Problem details
Copy out the rows below, switching each "common name" to "vernacular name" and changing nothing else. Omit the pictures from your answer.

Material for this task

▬▬▬

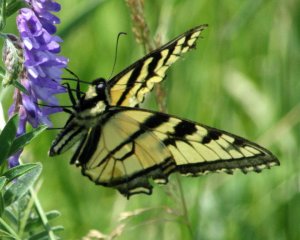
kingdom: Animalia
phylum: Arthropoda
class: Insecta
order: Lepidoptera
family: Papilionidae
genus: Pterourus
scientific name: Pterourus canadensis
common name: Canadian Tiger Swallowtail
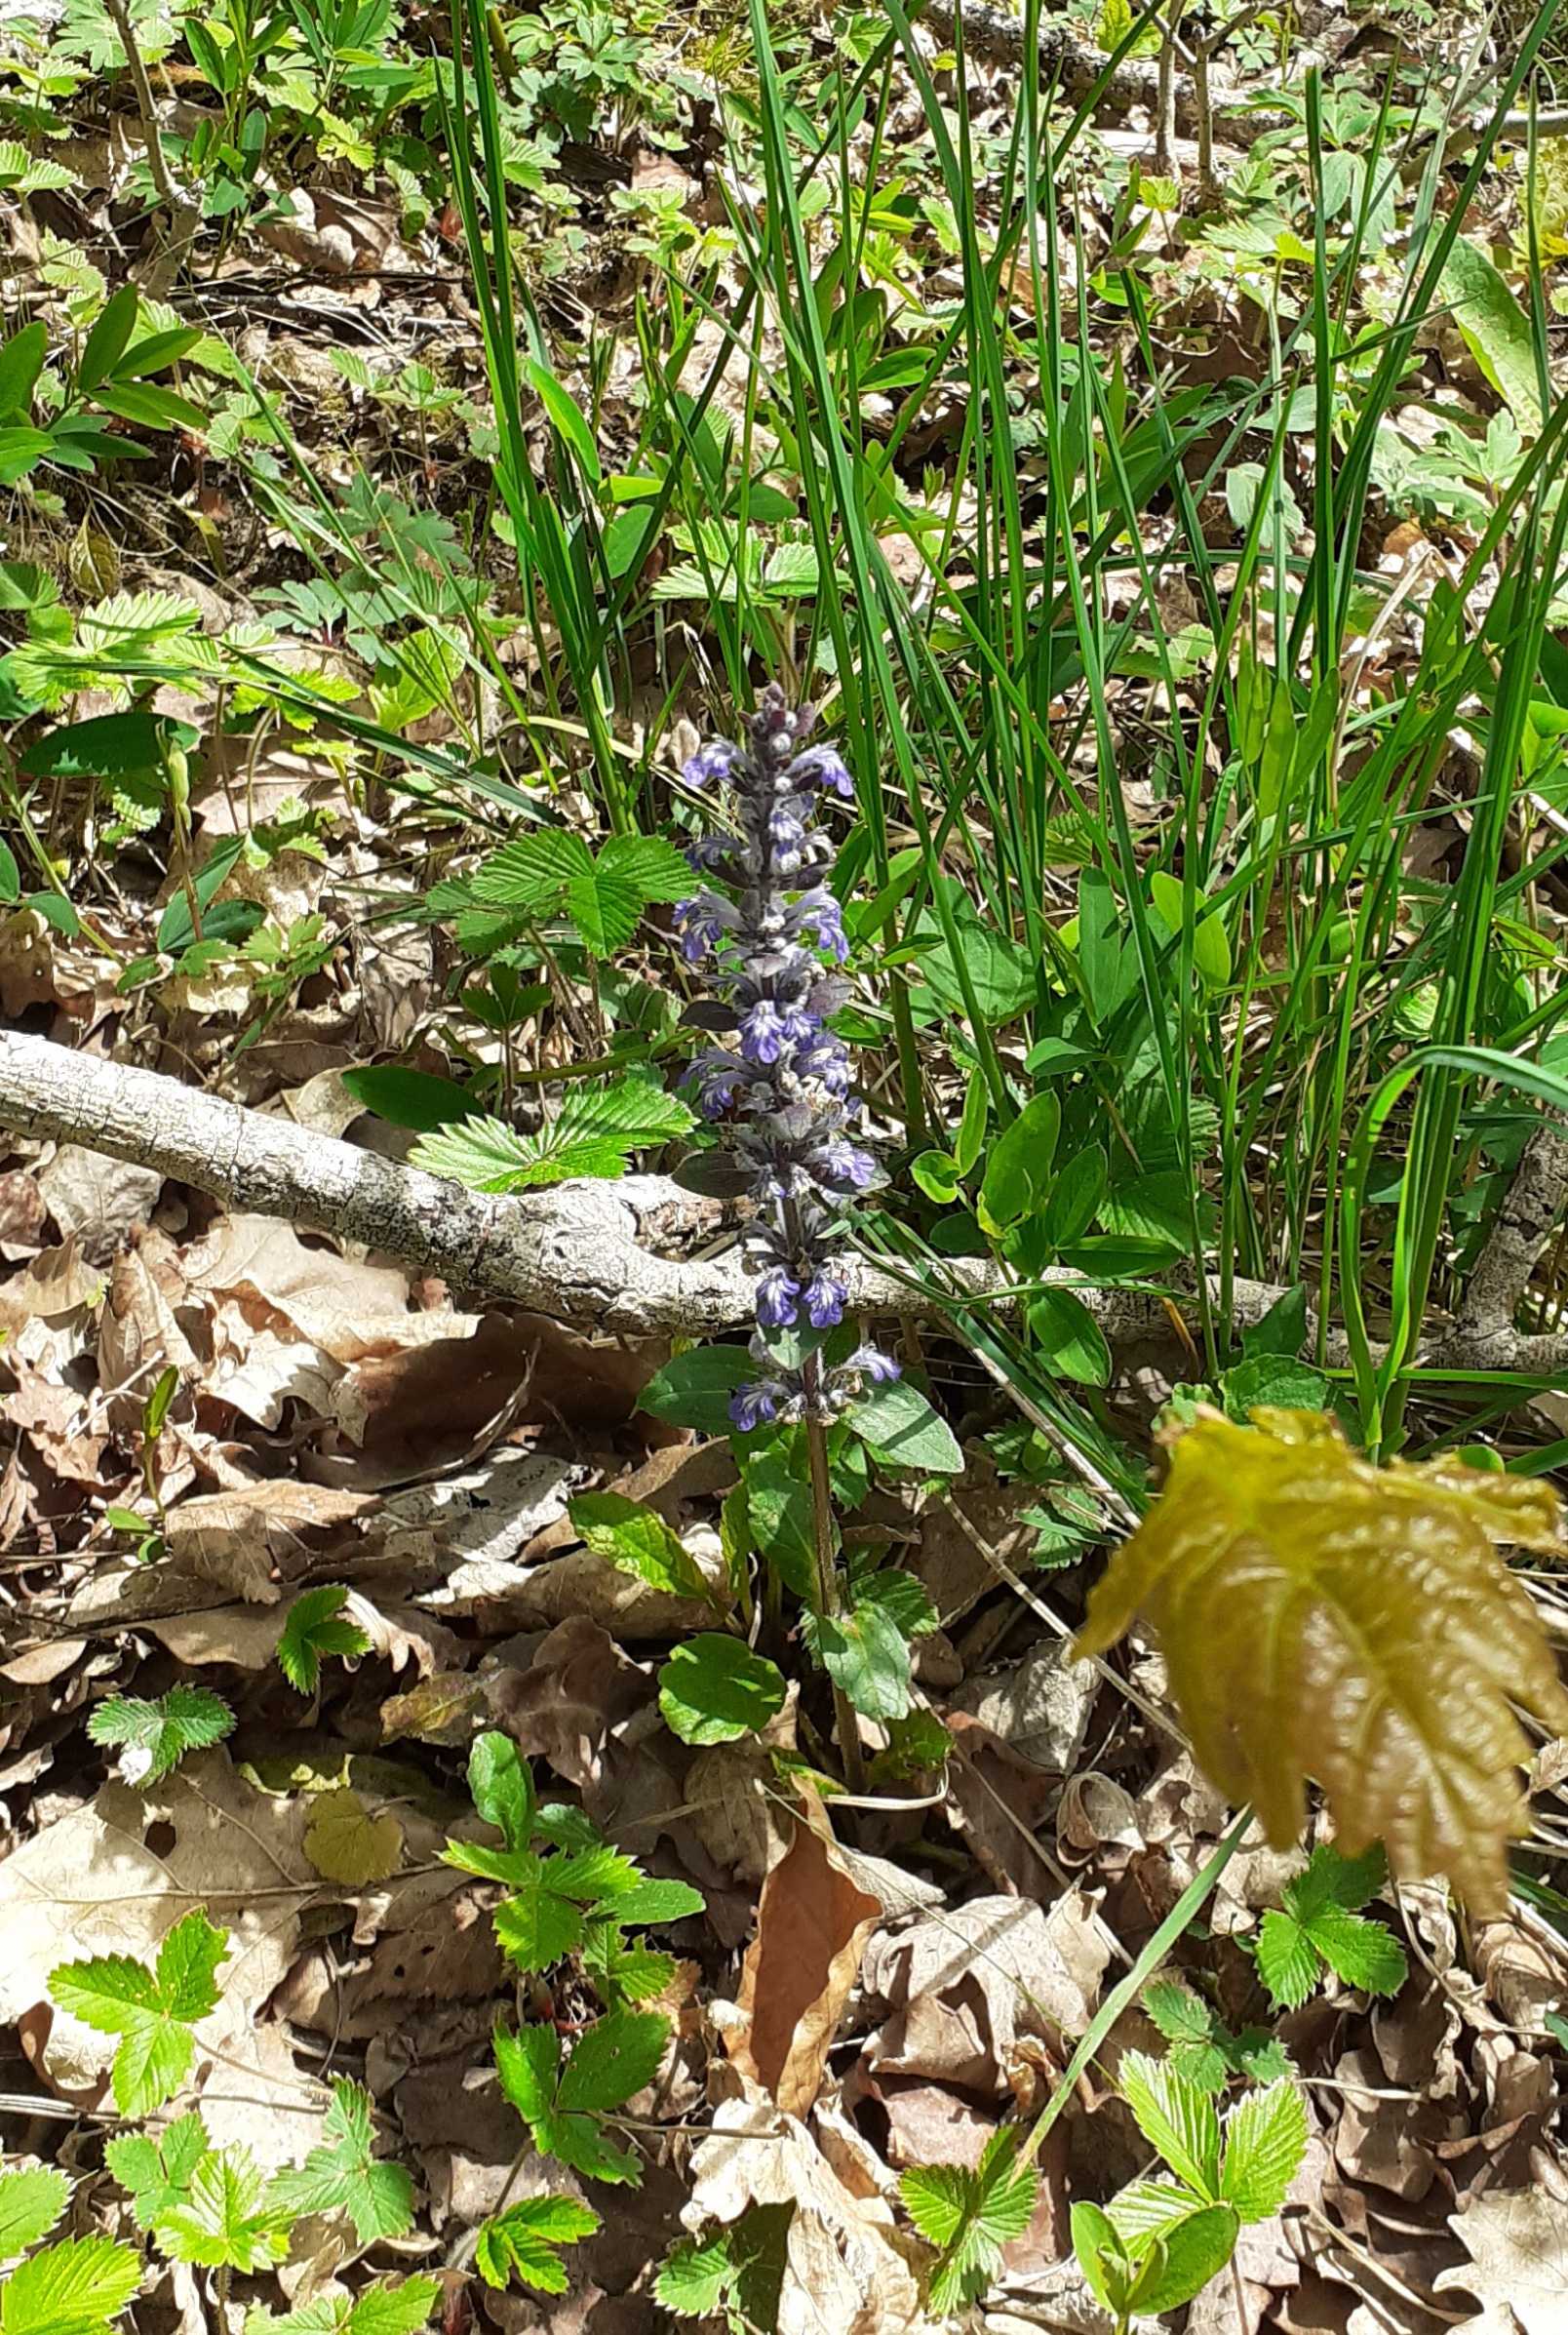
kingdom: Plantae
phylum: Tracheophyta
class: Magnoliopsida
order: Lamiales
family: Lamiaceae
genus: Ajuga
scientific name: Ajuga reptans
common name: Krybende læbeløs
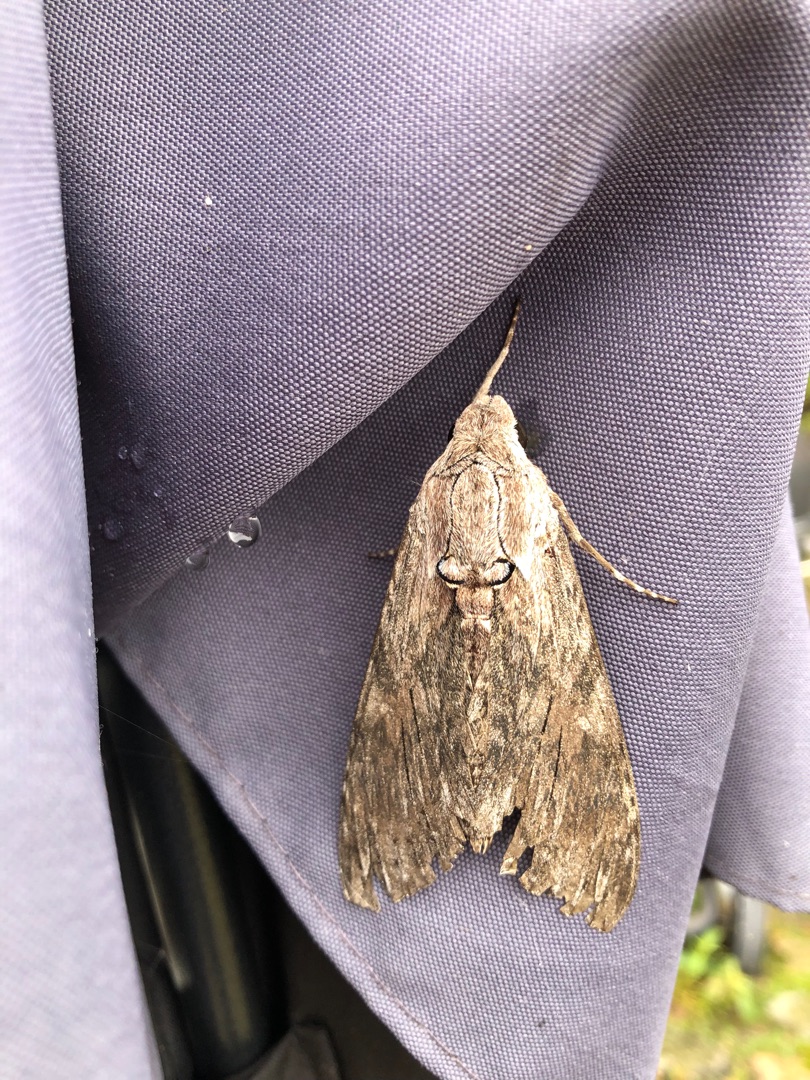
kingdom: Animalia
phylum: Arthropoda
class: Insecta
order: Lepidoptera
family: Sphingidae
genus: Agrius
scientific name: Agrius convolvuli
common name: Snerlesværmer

▬▬▬

Written solution
kingdom: Animalia
phylum: Arthropoda
class: Insecta
order: Lepidoptera
family: Papilionidae
genus: Pterourus
scientific name: Pterourus canadensis
vernacular name: Canadian Tiger Swallowtail
kingdom: Plantae
phylum: Tracheophyta
class: Magnoliopsida
order: Lamiales
family: Lamiaceae
genus: Ajuga
scientific name: Ajuga reptans
vernacular name: Krybende læbeløs
kingdom: Animalia
phylum: Arthropoda
class: Insecta
order: Lepidoptera
family: Sphingidae
genus: Agrius
scientific name: Agrius convolvuli
vernacular name: Snerlesværmer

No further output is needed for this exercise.